Alex Salmond was trying to rally his troops on the first day of the SNP conference today, despite political storms breaking out in all directions.
The first minister was fighting to avoid a party rebellion on the all-important issue of Nato membership, while dealing with an attack from Gordon Wilson, one of his predecessors, who branded his plans to legalise gay marriage "fascist".
The rows came as opinion polls showed support for Scottish independence continues to fall, ahead of a referendum campaign agreed by Salmond and David Cameron this week.
The most pressing matter on Salmond's plate is the Nato vote, which he needs to paint a convincing picture of an independent Scotland's security arrangements post-referendum.

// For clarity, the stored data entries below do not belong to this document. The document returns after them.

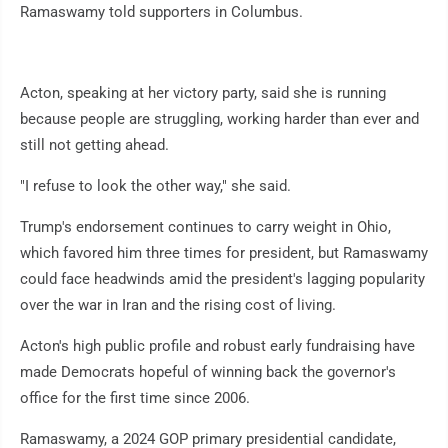
Ramaswamy told supporters in Columbus.
Acton, speaking at her victory party, said she is running
because people are struggling, working harder than ever and
still not getting ahead.
"I refuse to look the other way," she said.
Trump's endorsement continues to carry weight in Ohio,
which favored him three times for president, but Ramaswamy
could face headwinds amid the president's lagging popularity
over the war in Iran and the rising cost of living.
Acton's high public profile and robust early fundraising have
made Democrats hopeful of winning back the governor's
office for the first time since 2006.
Ramaswamy, a 2024 GOP primary presidential candidate,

The party remains officially opposed to Nato, but a motion to the conference would change this policy – albeit on the condition it does not "host nuclear weapons".
That caveat is hugely significant to the Ministry of Defence (MoD), which relies on Scottish waters for the Trident submarine.
Giving evidence to a Commons committee this week, MoD defence chiefs said the alliance agreed this May it would remain "a nuclear alliance for as long as nuclear weapons exist".
The Clyde-based nuclear deterrent forms a key part of the UK, French and US strategic concept envisaged by the alliance.
Meanwhile, polling showed a continued decline in support for independence.
An Ipsos MORI Scottish Public Opinion Monitor for The Times found just 30% of those certain to vote in the referendum agree Scotland should be an independent country – down five points since June and nine points since January.
Support for the union increased, with 58% of Scots saying they would vote ‘no’ in the referendum - an increase of three points since June and eight points since January.
Support for independence is highest among those living in Scotland’s most deprived areas (43%), men (37%) and those aged 35-54 (35%).
Conversely, women (24%), those aged 18-24 (27%) and 55+ (27%), and those living in Scotland’s more affluent areas (23%) are the least likely to vote ‘Yes’.
Salmond remains the most popular leader in Scotland but there has been considerable decline in his ratings, with his net satisfaction score falling 25% since last December.